Drones in Agriculture

Drones are not new technology by any means. Now it appears their time has arrived – especially in agriculture.

Unmanned aerial vehicles (UAVs) – better known as drones – have been used commercially since the early 1980s. Today, however, practical applications for drones are expanding faster than ever in a variety of industries, thanks to robust investments and the relaxing of some regulations governing their use. Responding to the rapidly evolving technology, companies are creating new business and operating models for UAVs.

We came across this cool video and it really caught our eye:

We asked Bill Zhang, a student at Harvard, to translate the content of this video for us. He explained that the manufacturer seems to be marketing this drone as a revolutionary way to spray pesticides. A big part of the video is dedicated to explaining the drone’s features, such as being waterproof, containing four nozzles on the bottom, etc. It emphasized that one drone could do the work of 60 people and a bunch of capabilities like staying the same height above the crops.

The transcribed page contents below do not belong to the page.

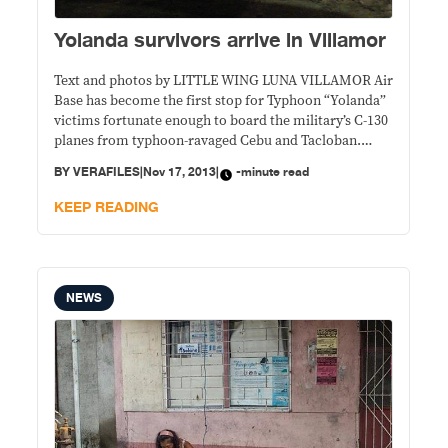
Yolanda survivors arrive in Villamor
Text and photos by LITTLE WING LUNA VILLAMOR Air
Base has become the first stop for Typhoon “Yolanda”
victims fortunate enough to board the military’s C-130
planes from typhoon-ravaged Cebu and Tacloban.
Friday was the third day that hundreds of hungry,
BY
VERAFILES
|
Nov 17, 2013
|
-minute read
weary and grieving souls landed at the Philippine Air
Force hangar in Pasay City,
KEEP READING
NEWS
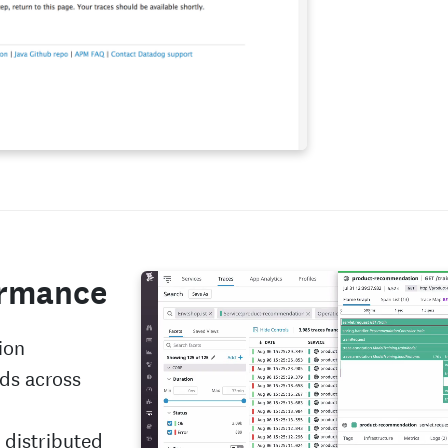
ormance
ion
ds across
 distributed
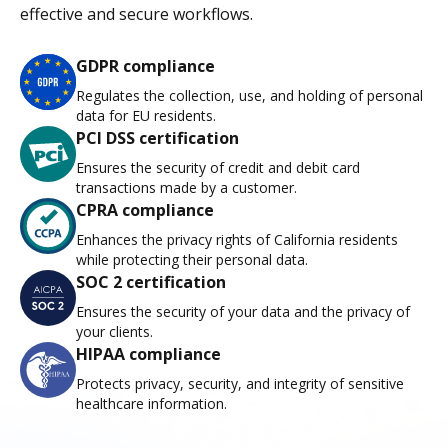
effective and secure workflows.
GDPR compliance
Regulates the collection, use, and holding of personal
data for EU residents.
PCI DSS certification
Ensures the security of credit and debit card
transactions made by a customer.
CPRA compliance
Enhances the privacy rights of California residents
while protecting their personal data.
SOC 2 certification
Ensures the security of your data and the privacy of
your clients.
HIPAA compliance
Protects privacy, security, and integrity of sensitive
healthcare information.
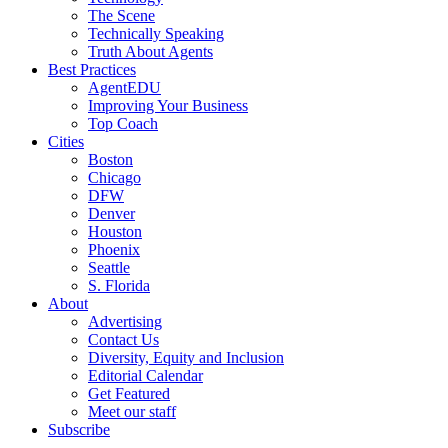
The Scene
Technically Speaking
Truth About Agents
Best Practices
AgentEDU
Improving Your Business
Top Coach
Cities
Boston
Chicago
DFW
Denver
Houston
Phoenix
Seattle
S. Florida
About
Advertising
Contact Us
Diversity, Equity and Inclusion
Editorial Calendar
Get Featured
Meet our staff
Subscribe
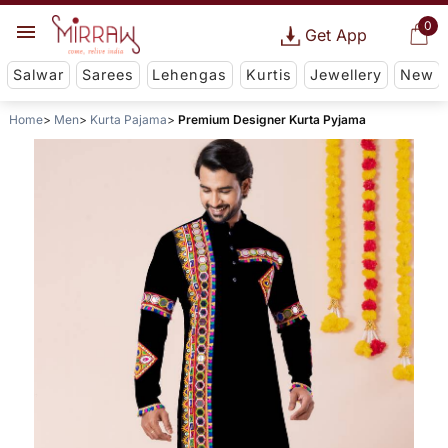
0
Get App
Salwar
Sarees
Lehengas
Kurtis
Jewellery
New
Home
Men
Kurta Pajama
Premium Designer Kurta Pyjama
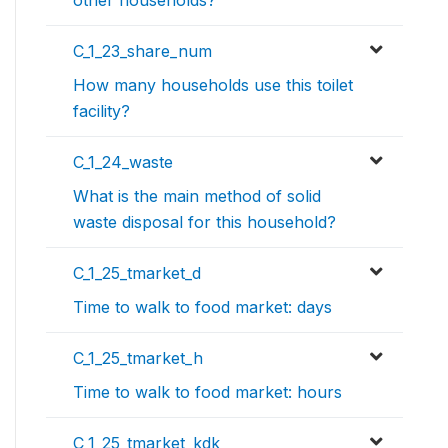
C_1_23_share_num
How many households use this toilet
facility?
C_1_24_waste
What is the main method of solid
waste disposal for this household?
C_1_25_tmarket_d
Time to walk to food market: days
C_1_25_tmarket_h
Time to walk to food market: hours
C_1_25_tmarket_kdk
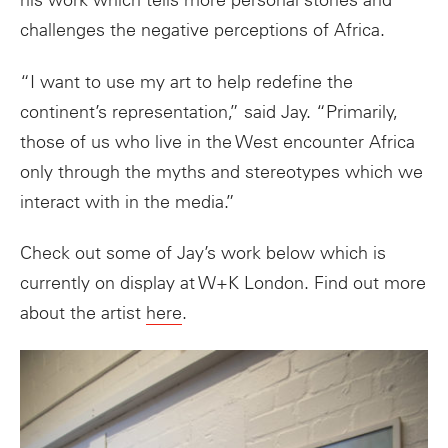
his work which tells more personal stories and
challenges the negative perceptions of Africa.
“I want to use my
art
to help redefine the
continent’s representation,” said Jay. “Primarily,
those of us who live in the West encounter Africa
only through the myths and stereotypes which we
interact with in the media.”
Check out some of Jay’s work below which is
currently on display at W+K London. Find out more
about the artist
here
.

The company appears to be targeting the drone to farmers who have never tried drones before and are still spraying pesticides by hand. According to the manufacturer, this drone carries 10 liters of liquid fertilizers or insecticides as it sprays up to 10 hectares of land. Using a microwave radar, the drone can uniformly spray the crops in the right distance covering every bit of the entire crop.

So, what’s slowing the progress of drones in agriculture? Safety of drone operations, privacy issues, and insurance coverage are the widespread barriers to drone adoption in all industries. The biggest agricultural concern is the type and quality of the data that can be captured. To address this, the industry will push for more sophisticated sensors and cameras, as well as look to develop drones that require minimal training and are highly automated.

When will we start seeing these high-tech drones flying through Rose greenhouses? Perhaps sooner than we think.